LEPAGE’S RATIONALE CALLED ‘INDEFENSIBLE’
Maine recorded at least 376 drug overdose deaths in 2016 – an average of more than one death per day – with the vast majority caused by heroin, prescription opiates or the synthetic opiate fentanyl. Roughly 2 percent of opioid-related overdose deaths that year – or six out of 317 deaths – involved victims under 21, according to information provided Thursday by the Maine Attorney General’s Office.
Although totals for 2017 have not yet been released by that office, figures for the first half of the year showed Maine was on a similarly grim pace of roughly one overdose death per day.
LePage has consistently opposed allowing Mainers to purchase naloxone without a prescription and he had vetoed the 2016 bill, only to see his veto overridden by the Legislature.
“Naloxone does not truly save lives; it merely extends them until the next overdose,” LePage wrote in his veto letter. “Creating a situation where an addict has a heroin needle in one hand and a shot of naloxone in the other produces a sense of normalcy and security around heroin use that serves only to perpetuate the cycle of addiction.”
He repeated that argument as recently as Tuesday during an interview on Maine Public. And earlier in the week, LePage told the New England Cable News Network that he opposed the 18-year-old age threshold in the rules because Maine recently raised the legal age to buy tobacco products from 18 to 21. He said he believed the minimum age for buying naloxone also should be 21, although the drug has no physiological effect on a person unless they are suffering from an opioid-induced overdose.
Publicker called that rationale “indefensible” because, unlike tobacco or alcohol, naloxone is a non-addictive drug that actually saves lives. Publicker also took offense at LePage’s repeated statements that naloxone doesn’t save lives but only extends them.

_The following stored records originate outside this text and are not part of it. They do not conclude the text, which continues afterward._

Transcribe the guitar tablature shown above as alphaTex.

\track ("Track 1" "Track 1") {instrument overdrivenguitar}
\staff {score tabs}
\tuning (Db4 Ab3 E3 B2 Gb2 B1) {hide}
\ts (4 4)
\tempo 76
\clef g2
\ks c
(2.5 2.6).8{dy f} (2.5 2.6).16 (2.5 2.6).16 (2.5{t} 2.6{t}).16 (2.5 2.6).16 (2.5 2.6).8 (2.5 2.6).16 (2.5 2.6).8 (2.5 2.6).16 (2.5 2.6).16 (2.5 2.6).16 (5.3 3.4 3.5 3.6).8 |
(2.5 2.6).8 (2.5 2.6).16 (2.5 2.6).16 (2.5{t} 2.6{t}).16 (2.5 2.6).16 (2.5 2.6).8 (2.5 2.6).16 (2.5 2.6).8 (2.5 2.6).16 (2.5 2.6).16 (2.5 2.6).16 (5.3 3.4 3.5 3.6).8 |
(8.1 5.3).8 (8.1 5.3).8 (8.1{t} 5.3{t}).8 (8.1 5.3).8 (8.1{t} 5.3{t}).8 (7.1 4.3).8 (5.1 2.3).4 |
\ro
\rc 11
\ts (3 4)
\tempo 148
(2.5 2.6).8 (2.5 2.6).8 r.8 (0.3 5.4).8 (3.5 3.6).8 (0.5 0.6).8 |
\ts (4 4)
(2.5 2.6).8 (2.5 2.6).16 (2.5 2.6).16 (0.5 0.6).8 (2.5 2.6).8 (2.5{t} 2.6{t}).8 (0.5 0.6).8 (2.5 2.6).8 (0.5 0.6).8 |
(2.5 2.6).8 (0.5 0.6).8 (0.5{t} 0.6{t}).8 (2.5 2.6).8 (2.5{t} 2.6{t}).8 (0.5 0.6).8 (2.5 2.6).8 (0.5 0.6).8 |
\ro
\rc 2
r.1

“What, exactly, is the matter with extending a person’s life?” Publicker said. “A cardiac surgery is usually only extending a person’s life, not curing them. . . . So extending a life, especially for a young person, strikes me as a good thing.”
AMONG STATES, MAINE’S AN OUTLIER
There are conflicting views about whether LePage should have been given any role in approving the rules allowing pharmacists to sell naloxone without a prescription.
Attorney General Janet Mills said the Board of Pharmacy could publish and finalize the rules without LePage, but board chairman Joe Bruno said the board was following protocol in awaiting the governor’s approval. LePage, meanwhile, said on several occasions that he didn’t know anything about the rules, but then commented earlier this week that he did not believe they even required his signature.
Amid the confusion, Walgreens and some other pharmacies in Maine obtained “standing orders” from a physician to dispense naloxone without an individual prescription, while others, including CVS and Hannaford, have said they were waiting for the final rules.
More than 40 other states allow naloxone to be dispensed without a prescription, making Maine a national outlier despite the severity of the opioid crisis in the state.
LePage spokeswoman Julie Rabinowitz said the amended rules were consistent with the governor’s stance that Mainers should have to be 21 to buy naloxone if they need to be 21 to buy cigarettes or alcohol.
Rabinowitz said LePage directed his senior policy adviser for matters under the jurisdiction of the Department of Professional and Financial Regulation to sign off on the rules after verifying that the age to buy naloxone over the counter without a prescription had been raised to 21.
“Note: The governor himself does not sign rules, that is done by policy advisers for the respective agency after consultation with the governor,” Rabinowitz said in a prepared statement. “As such, today’s rule sign-off is consistent with the manner in which previous rules have been approved by the Governor’s Office following the standards set forth in the (Administrative and Procedures Act).”